Since people lack a sense of context, their literary activities are out of context too.

The metaphysical urge is only the urge toward death.

Discoveries have forced themselves on people.

Uncertainty, aridity, peace – all things will resolve themselves into these and pass away.

What an effort to keep alive! Erecting a monument does not require the expenditure of so much strength.

The life of society moves in a circle. Only those burdened with a common affliction understand each other.

We are permitted to crack that whip, the will, over us with our own hand.

Beyond a certain point there is no return. This point has to be reached.

There is a goal, but no way; but what we call a way is hesitation.

Knowledge of oneself is something only Evil has.

We were expelled from Paradise, but Paradise was not destroyed.
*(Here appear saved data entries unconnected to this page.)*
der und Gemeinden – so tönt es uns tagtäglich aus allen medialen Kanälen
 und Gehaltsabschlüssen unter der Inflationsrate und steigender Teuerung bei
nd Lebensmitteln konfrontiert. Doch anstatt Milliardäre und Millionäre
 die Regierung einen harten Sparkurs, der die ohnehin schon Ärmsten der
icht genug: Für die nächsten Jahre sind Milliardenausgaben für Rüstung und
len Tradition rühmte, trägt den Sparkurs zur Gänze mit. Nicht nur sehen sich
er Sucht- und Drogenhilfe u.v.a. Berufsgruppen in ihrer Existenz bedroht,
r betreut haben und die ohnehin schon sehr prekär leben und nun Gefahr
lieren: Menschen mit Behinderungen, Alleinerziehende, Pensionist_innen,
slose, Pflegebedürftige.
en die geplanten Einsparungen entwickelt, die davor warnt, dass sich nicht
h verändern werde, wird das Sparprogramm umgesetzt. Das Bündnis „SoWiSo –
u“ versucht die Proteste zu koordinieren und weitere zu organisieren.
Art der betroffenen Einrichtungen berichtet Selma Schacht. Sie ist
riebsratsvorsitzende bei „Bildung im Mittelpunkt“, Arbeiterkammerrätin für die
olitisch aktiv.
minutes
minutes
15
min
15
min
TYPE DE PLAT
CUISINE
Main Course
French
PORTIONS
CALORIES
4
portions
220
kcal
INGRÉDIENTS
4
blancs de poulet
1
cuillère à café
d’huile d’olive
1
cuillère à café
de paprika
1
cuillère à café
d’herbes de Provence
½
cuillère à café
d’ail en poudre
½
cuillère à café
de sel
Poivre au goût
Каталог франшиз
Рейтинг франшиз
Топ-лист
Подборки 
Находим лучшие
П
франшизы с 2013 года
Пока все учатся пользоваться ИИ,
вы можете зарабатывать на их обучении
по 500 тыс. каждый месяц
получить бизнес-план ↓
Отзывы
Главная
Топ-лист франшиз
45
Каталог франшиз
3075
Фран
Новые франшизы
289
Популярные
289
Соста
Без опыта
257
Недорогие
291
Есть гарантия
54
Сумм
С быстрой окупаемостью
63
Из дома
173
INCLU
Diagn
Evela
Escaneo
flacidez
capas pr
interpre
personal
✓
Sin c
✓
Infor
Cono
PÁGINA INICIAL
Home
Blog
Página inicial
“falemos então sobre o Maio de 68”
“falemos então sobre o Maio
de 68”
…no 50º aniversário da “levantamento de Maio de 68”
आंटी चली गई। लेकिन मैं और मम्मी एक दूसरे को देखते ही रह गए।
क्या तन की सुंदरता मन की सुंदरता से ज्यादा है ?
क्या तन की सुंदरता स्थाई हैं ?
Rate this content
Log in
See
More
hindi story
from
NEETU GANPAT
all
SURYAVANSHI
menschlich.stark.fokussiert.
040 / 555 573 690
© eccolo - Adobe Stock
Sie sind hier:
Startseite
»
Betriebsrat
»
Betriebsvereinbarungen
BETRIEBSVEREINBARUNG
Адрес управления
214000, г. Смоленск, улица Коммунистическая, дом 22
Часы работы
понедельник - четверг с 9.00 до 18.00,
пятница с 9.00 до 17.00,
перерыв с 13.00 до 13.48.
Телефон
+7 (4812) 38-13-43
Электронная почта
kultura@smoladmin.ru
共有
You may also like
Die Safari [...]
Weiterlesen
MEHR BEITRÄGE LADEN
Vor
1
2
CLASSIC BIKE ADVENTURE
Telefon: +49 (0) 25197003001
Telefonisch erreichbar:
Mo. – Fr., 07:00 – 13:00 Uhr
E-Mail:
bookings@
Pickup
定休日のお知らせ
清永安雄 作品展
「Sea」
In a sense our expulsion from Paradise was a stroke of luck, for had we not been expelled, Paradise would have had to be destroyed.

Religions get lost as people do.

From ‘He’:

Some deny the existence of misery by pointing to the sun; he denies the existence of the sun by pointing to misery.

He has found Archimedes’ fulcrum, but he has turned it to account against himself, clearly he was permitted to find it only on this condition.

From letters:

God doesn’t want me to write, but I – I must.
– To Oskar Pollak

I usually solve problems by letting them devour me.
– To Max Brod

I am away from home and must always write home, even if any home of mine has long since floated away into eternity.
– To Max Brod

Silence, I believe, avoids me, as water on the beach avoids stranded fish.
– To Felice Bauer

I write differently from what I speak, I speak differently from what I think, I think differently from the way I ought to think, and so it all proceeds into deepest darkness.
– To Ottla (sister)

Man is an immense swamp. If he is seized with enthusiasm, the effect in the general picture is as though somewhere in a corner of this swamp a little frog had flopped into the green water.

Quotes from friends:

The look in Kafka’s eyes was always a little puzzled, full of the wisdom of children and of melancholy slightly counterpointed by an enigmatic smile. He always seemed to be somewhat embarrassed.
– John Urzidil, The Kafka Problem

The fact is we all seem capable of living, because at some time or other we have taken refuge in a lie, in blindness, in enthusiasm, in optimism, in some conviction, in pessimism or something of the sort. He has never taken refuge in anything. He is absolutely incapable of lying, just as he is incapable of getting drunk.
– Milena Jesenská

He marvels at everything, including typewriters and women. He will never understand.